Items listed in a dataset
-*-*-
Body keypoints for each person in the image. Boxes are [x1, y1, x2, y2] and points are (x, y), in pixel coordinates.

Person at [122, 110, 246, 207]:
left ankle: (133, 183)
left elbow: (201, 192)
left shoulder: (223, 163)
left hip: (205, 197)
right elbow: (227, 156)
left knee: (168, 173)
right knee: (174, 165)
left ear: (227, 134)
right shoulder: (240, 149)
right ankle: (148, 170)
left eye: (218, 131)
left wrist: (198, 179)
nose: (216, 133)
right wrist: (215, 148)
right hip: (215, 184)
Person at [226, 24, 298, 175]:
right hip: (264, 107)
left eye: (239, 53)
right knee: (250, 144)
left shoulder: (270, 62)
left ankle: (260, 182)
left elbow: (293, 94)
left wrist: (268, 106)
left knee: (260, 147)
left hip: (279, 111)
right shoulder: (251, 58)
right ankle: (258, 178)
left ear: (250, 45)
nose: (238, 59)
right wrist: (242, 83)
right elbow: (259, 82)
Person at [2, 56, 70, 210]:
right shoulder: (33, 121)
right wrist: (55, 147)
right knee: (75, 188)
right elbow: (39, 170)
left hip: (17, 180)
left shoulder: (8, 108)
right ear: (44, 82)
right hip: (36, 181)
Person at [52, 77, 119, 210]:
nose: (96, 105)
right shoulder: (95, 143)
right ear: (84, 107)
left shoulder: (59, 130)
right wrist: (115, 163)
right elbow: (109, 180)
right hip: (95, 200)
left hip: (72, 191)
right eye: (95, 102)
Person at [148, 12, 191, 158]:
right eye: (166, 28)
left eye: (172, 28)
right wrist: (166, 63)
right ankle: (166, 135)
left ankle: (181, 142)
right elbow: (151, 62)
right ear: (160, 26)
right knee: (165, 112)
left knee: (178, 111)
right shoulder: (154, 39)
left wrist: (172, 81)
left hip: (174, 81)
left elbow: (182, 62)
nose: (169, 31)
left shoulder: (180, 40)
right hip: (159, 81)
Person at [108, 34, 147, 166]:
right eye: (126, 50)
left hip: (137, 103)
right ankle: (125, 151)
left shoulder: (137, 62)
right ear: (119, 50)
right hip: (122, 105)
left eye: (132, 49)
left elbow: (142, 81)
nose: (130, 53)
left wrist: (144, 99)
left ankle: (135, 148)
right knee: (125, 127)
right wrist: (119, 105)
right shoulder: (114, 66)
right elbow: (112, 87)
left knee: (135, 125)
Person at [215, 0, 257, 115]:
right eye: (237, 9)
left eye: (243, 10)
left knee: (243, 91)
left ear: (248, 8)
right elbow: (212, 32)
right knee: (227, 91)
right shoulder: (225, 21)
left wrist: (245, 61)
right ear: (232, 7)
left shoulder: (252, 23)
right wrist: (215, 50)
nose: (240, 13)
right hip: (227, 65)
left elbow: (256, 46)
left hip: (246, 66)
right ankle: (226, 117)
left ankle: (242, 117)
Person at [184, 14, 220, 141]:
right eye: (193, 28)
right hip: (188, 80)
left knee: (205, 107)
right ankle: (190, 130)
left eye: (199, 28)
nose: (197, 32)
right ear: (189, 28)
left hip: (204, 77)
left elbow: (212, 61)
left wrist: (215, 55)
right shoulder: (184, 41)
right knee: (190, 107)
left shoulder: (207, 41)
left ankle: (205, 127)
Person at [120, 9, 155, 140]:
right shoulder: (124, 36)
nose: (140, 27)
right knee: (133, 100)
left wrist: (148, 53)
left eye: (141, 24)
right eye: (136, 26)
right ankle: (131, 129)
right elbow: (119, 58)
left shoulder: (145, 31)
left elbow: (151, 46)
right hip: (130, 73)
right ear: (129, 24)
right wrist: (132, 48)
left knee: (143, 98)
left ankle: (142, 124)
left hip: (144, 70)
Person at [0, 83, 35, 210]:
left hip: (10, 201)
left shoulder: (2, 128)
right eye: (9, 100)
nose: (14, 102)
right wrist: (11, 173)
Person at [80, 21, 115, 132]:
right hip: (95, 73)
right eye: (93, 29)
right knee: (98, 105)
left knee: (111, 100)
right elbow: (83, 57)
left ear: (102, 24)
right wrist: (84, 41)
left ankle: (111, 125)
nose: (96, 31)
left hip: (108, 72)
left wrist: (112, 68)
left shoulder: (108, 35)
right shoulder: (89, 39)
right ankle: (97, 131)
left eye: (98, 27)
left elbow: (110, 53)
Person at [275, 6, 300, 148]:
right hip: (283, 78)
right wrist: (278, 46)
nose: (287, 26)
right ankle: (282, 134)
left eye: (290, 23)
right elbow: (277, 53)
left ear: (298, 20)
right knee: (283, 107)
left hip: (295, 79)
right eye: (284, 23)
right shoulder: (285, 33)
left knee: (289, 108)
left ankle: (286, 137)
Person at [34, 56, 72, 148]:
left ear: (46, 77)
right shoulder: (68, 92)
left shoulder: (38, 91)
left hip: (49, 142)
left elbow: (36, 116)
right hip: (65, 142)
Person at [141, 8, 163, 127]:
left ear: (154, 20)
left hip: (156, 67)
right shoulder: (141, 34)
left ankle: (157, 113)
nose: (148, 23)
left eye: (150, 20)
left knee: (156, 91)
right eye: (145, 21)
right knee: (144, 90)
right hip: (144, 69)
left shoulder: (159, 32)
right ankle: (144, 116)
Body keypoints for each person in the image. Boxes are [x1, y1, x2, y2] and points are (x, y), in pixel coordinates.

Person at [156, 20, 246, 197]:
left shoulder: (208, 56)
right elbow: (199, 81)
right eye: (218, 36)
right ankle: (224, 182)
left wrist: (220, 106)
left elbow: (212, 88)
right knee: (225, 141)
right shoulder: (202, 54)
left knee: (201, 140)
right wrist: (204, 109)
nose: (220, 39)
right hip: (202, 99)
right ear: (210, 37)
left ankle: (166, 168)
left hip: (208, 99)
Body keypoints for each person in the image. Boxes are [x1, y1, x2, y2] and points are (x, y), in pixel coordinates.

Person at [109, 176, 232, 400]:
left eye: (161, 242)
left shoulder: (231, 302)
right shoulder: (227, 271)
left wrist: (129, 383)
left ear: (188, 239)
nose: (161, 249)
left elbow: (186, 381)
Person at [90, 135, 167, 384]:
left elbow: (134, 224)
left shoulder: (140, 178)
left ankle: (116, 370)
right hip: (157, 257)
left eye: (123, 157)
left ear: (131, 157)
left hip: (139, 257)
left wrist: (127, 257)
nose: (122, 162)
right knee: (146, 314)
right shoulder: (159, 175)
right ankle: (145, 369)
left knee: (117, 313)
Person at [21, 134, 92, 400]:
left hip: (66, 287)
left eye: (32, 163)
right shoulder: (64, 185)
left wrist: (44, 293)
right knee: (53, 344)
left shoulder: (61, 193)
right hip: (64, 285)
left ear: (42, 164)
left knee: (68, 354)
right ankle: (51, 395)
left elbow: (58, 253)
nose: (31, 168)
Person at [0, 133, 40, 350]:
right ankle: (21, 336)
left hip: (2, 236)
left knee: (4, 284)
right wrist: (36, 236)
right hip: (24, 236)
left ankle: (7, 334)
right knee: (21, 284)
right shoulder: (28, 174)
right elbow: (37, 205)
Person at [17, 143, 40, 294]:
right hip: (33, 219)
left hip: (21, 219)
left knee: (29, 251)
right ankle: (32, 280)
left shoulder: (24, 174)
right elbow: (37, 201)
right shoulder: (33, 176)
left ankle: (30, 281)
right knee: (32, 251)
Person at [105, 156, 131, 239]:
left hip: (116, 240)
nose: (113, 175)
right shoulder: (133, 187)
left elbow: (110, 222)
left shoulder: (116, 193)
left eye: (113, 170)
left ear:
-*-*-
| WORK INSTRUCTIONS |
Taking the entries above, write out exactly each line from the one holding "right hip: (283, 78)" to the one holding "right ankle: (144, 116)", both included, and stop there.

| TASK SOLUTION |
right hip: (283, 78)
right wrist: (278, 46)
nose: (287, 26)
right ankle: (282, 134)
left eye: (290, 23)
right elbow: (277, 53)
left ear: (298, 20)
right knee: (283, 107)
left hip: (295, 79)
right eye: (284, 23)
right shoulder: (285, 33)
left knee: (289, 108)
left ankle: (286, 137)
Person at [34, 56, 72, 148]:
left ear: (46, 77)
right shoulder: (68, 92)
left shoulder: (38, 91)
left hip: (49, 142)
left elbow: (36, 116)
right hip: (65, 142)
Person at [141, 8, 163, 127]:
left ear: (154, 20)
left hip: (156, 67)
right shoulder: (141, 34)
left ankle: (157, 113)
nose: (148, 23)
left eye: (150, 20)
left knee: (156, 91)
right eye: (145, 21)
right knee: (144, 90)
right hip: (144, 69)
left shoulder: (159, 32)
right ankle: (144, 116)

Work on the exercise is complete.